Look at every line below and count those containing "Milady". Answer with the number only.

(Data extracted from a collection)
--

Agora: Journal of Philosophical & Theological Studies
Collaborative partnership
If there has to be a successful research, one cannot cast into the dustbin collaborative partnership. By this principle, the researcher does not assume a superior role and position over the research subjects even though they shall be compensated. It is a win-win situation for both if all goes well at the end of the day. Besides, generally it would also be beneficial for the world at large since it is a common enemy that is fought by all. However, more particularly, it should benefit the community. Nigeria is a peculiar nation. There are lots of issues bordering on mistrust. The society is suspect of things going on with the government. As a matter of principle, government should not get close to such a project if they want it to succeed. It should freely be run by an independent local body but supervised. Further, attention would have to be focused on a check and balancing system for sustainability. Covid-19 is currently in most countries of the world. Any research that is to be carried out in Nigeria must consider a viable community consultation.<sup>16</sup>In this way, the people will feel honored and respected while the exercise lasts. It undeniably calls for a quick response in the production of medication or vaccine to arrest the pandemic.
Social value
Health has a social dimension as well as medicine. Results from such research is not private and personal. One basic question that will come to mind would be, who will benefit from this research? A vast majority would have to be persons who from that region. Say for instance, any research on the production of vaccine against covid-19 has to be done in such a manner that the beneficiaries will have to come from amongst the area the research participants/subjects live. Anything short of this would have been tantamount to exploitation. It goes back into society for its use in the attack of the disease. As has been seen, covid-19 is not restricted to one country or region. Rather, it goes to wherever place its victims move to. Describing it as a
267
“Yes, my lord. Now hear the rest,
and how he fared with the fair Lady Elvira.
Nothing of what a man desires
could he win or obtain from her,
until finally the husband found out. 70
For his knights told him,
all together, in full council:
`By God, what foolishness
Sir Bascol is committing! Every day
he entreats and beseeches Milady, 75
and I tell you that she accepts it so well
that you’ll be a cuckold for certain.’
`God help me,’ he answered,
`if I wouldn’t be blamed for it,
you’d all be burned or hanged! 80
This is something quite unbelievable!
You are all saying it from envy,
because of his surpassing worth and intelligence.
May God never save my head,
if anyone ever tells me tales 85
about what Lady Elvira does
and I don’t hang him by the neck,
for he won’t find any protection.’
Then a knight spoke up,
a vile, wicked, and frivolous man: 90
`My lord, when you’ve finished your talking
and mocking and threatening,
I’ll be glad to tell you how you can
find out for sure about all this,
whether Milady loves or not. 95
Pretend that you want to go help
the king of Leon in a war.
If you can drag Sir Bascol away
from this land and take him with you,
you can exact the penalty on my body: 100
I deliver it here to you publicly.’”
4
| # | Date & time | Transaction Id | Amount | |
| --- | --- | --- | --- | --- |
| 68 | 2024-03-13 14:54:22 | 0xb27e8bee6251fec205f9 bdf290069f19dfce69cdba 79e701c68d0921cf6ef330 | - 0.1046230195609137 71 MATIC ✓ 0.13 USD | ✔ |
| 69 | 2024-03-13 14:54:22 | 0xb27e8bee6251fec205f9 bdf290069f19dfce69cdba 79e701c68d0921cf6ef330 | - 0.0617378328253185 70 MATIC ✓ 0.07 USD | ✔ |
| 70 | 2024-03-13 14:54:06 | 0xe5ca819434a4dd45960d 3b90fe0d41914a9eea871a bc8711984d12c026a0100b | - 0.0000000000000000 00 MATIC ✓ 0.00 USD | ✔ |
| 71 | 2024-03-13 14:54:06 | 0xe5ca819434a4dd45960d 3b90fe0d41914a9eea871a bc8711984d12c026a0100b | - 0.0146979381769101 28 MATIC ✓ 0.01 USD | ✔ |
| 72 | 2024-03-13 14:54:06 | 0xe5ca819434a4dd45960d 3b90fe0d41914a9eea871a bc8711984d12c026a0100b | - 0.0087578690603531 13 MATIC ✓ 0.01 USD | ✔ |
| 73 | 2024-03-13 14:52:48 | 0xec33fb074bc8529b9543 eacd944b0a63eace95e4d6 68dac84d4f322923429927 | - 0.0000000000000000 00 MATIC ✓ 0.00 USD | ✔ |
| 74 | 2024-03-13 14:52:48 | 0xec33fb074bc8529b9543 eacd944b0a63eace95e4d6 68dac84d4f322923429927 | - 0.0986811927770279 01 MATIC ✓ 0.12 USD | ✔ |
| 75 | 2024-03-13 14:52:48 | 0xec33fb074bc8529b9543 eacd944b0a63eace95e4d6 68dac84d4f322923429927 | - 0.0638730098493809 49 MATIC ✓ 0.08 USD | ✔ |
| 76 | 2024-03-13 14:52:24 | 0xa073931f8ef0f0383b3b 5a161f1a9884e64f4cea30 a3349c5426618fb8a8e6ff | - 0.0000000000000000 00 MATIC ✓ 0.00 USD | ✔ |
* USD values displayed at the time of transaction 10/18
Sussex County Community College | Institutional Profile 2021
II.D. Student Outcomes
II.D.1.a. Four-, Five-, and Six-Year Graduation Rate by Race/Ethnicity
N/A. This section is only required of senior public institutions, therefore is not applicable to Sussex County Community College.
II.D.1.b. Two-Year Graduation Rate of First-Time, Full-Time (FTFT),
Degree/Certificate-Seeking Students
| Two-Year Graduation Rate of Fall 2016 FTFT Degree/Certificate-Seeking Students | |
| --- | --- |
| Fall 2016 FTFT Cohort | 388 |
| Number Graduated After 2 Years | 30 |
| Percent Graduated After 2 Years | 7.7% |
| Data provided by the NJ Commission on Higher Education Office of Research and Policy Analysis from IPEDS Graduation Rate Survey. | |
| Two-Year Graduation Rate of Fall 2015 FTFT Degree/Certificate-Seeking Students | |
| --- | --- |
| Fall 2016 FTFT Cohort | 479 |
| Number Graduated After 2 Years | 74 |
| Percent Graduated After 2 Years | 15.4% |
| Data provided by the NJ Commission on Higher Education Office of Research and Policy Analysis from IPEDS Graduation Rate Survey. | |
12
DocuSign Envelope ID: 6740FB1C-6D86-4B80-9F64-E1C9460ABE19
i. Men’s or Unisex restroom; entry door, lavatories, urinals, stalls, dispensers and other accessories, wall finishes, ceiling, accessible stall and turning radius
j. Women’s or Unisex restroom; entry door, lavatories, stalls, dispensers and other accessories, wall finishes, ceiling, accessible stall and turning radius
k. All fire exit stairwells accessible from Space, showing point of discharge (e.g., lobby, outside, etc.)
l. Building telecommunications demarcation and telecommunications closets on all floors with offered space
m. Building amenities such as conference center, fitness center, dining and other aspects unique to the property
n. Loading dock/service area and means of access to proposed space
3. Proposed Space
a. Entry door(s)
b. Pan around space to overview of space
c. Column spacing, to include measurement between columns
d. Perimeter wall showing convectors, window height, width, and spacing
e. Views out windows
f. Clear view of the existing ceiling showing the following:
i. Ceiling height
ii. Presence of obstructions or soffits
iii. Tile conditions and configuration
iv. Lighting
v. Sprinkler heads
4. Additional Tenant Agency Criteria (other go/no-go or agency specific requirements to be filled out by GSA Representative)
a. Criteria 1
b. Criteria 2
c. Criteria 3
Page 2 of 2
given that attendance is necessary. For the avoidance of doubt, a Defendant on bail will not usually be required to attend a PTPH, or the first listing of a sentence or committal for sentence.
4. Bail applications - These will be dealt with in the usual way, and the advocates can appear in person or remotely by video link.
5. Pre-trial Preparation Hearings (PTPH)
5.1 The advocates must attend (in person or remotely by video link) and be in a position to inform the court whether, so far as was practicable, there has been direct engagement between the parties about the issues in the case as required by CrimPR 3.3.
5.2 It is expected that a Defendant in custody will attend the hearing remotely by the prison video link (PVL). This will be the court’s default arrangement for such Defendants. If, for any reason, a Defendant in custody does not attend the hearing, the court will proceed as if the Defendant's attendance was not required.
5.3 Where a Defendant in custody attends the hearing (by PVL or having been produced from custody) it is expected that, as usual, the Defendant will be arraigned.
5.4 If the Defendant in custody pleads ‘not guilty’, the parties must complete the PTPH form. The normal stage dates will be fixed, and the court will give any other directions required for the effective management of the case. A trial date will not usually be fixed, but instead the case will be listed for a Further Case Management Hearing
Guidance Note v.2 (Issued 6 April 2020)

--

# RESPONSE TO THE EXERCISE
2